Depuis août 1997 et la fin tragique de Lady Di, devenir une princesse ne doit plus beaucoup faire rêver les petites filles. Mais vraisemblablement le conte fonctionne encore sur les femmes, cible évidente de ce biopic destiné aux lectrices de romans de gare. De l’histoire d’amour impossible que Diana a vécue avec un chirurgien pakistanais à son destin fatal Pont de l’Alma, le film ne donne à voir que des séquences clichées, échouant à satisfaire et la curiosité de ses fans et l’attente des spectateurs.
Femme la plus célèbre du monde (du moins nous est-elle présentée comme telle dans le film), la princesse de Galles a subi, à un niveau rarement atteint, un harcèlement médiatique impensable. C’est donc naturellement que Diana débute par des images de journalistes faisant le pied de grue place Vendôme, leitmotiv qui hante le film mais pas seulement. Car contre toute attente, l’amoureux de Diana n’était pas Dodi al-Fayed, le golden-boy jet-setteur qui périt avec elle dans une Mercedes, mais Hasnat Khan, un médecin inconnu, peu enclin à quitter la quiétude de son anonymat pour devenir la cible des paparazzi du monde entier.
Et là se noue la véritable tragédie de Lady Di. Un mariage foireux avec un prince adultère, l’ostracisation qui la frappe et l’éloigne de ses enfants lorsqu’elle décide de divorcer et enfin, cerise sur le gâteau, le statut d’icône mondiale qui l’empêche de vivre une simple histoire d’amour. Sur ce canevas scénaristique (et sans doute un peu trop romancé), le metteur en scène Oliver Hirschbiegel aurait pu tenter de cerner la psychologie de son héroïne. Fille de parents divorcés, princesse trahie, femme sans (belle) famille, les allusions à son isolement sentimental sont nombreuses mais elles ne se formalisent jamais comme un enjeu narratif et sont uniquement traitées comme de simples anecdotes.

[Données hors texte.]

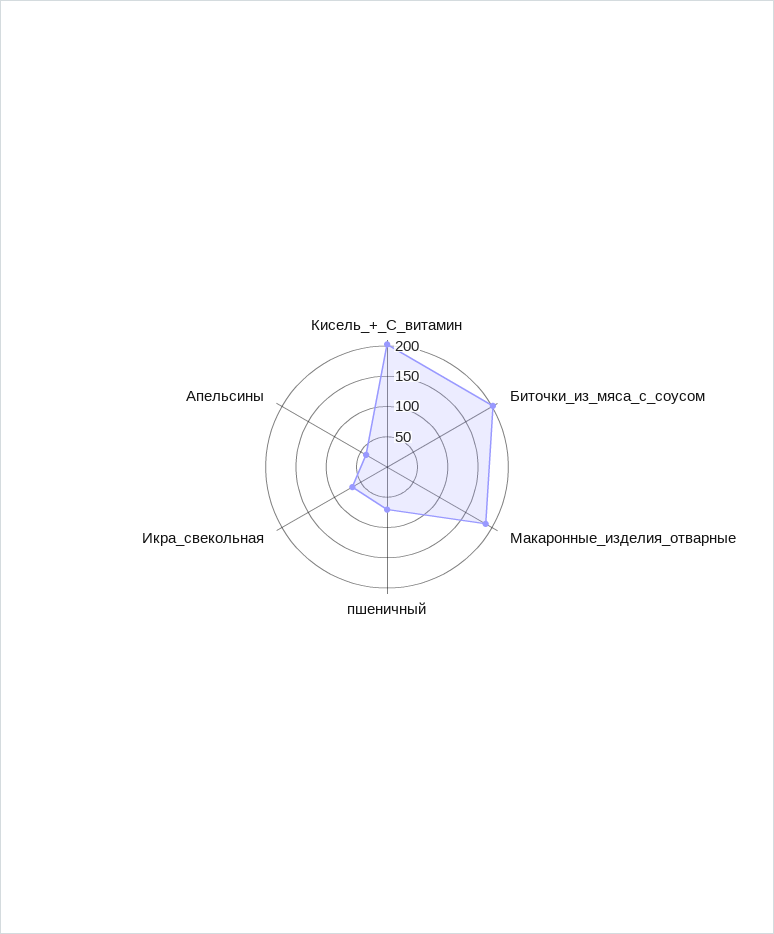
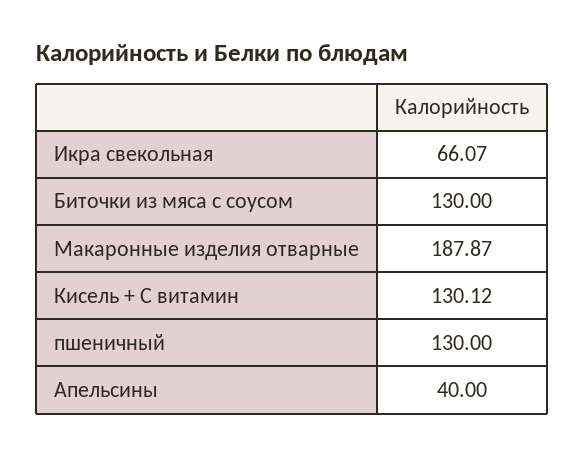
Кисель_+_С_витамин: 200 -> 130.12
Биточки_из_мяса_с_соусом: 200 -> 130
пшеничный: 75 -> 130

Passant donc à côté de la profondeur psychologique de son personnage, le film aurait alors dû se concentrer sur la dramaturgie incroyable de ses dernières années de vie. Ratage encore de ce côté-ci, tant les séquences se suivent sans constituer un moteur scénaristique digne de ce nom. Le réalisateur a beau essayer d’accumuler des éléments tragiques, comme ce prologue où Diana se prépare pour sortir (on comprend rapidement qu’il s’agit des minutes qui précèdent l’accident mortel) et cherche à joindre, sans succès, un correspondant non identifié (pour lui déclarer son amour et tenter de le récupérer), ou en usant d’une musique censée émouvoir (« Ne me quitte pas » de Brel), mais la sauce ne prend pas.
Cette incapacité à véritablement gérer la tension tragique de son sujet s’explique pour une grande part par l’application forcenée de Hirschbiegel à coller à la réalité. Du moins, la réalité qu’on a tous découverte au fil des pages des tabloïds. On reconnaîtra les robes et les poses qui ont en leur temps fait la tour de la planète. Cette revisitation, sorte de feuilletage de magazine, dessert l’immersion du public en l’extirpant sans cesse de la narration pour lui rappeler son propre rapport à ces images. Dès lors, impossible d’observer Naomi Watts sans apercevoir le visage de Diana Spencer, de suivre ce film autrement qu’un simple roman-photo. Quand on pense à toutes les parts d’ombre de ce beau personnage de cinéma qu’aurait pu être Diana, on est consterné par le portrait sans relief qu’on nous en livre.